Ele ressalta, ainda, que esportes como o vôlei e o basquete demandam forte gasto energético e, por isso, a opção por essas atividades tem de ser adequada à capacidade que a pessoa apresente no momento. “Em geral, o tratamento contra o câncer provoca fadiga, tornando difícil, em alguns casos, a prática de uma atividade que exige muito gasto energético”, diz o médico.

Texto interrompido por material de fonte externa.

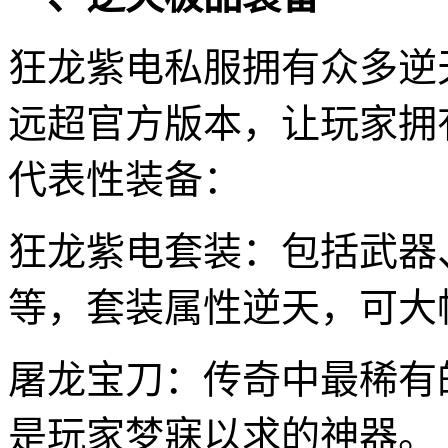
狂龙紫电私服拥有众多逆
远超官方版本，让玩家拥
代表性装备：
狂龙紫电套装：包括武器
等，套装属性逆天，可大
屠龙宝刀：传奇中最稀有
是玩家梦寐以求的神器。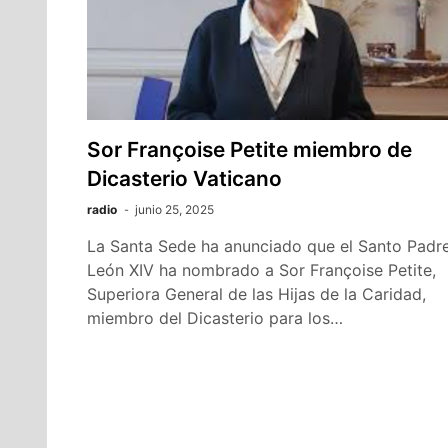
Sor Françoise Petite miembro de
Dicasterio Vaticano
radio
junio 25, 2025
La Santa Sede ha anunciado que el Santo Padr
León XIV ha nombrado a Sor Françoise Petite,
Superiora General de las Hijas de la Caridad,
miembro del Dicasterio para los…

Para ele, fazer uma atividade física é de grande importância para quem está em busca da cura. Assim, se a pessoa não se sentir disposta a fazer uma atividade intensa ou tiver receio de praticar um esporte competitivo, deve começar realizando exercícios de alongamento, anaeróbicos e com cargas pequenas. “A atividade melhora a respiração e a circulação como um todo e também a força e a resistência muscular”, ensina Silva. Ele enfatiza que o paciente deve buscar fazer exercícios mesmo na fase de fadiga para “acordar” o músculo, principalmente aqueles afetados pela cirurgia.

“A atividade física auxilia a obter equilíbrio e bem-estar e pode até reduzir a sensação de fadiga que tem fundamento orgânico e, também, emocional”, explica o especialista.

Tanto para o paciente colostomizado como para o mastectomizado, Silva lembra que fazer uma atividade física contribui para controlar o peso e para a melhor eliminação dos metabólitos produzidos pelos alimentos e por medicamentos. Para quem fez uma ostomia, que tem o intestino encurtado e naturalmente já precisa de uma boa hidratação, tomar bastante água ou líquidos em geral é fundamental, porque a perda de líquidos é também aumentada durante a atividade.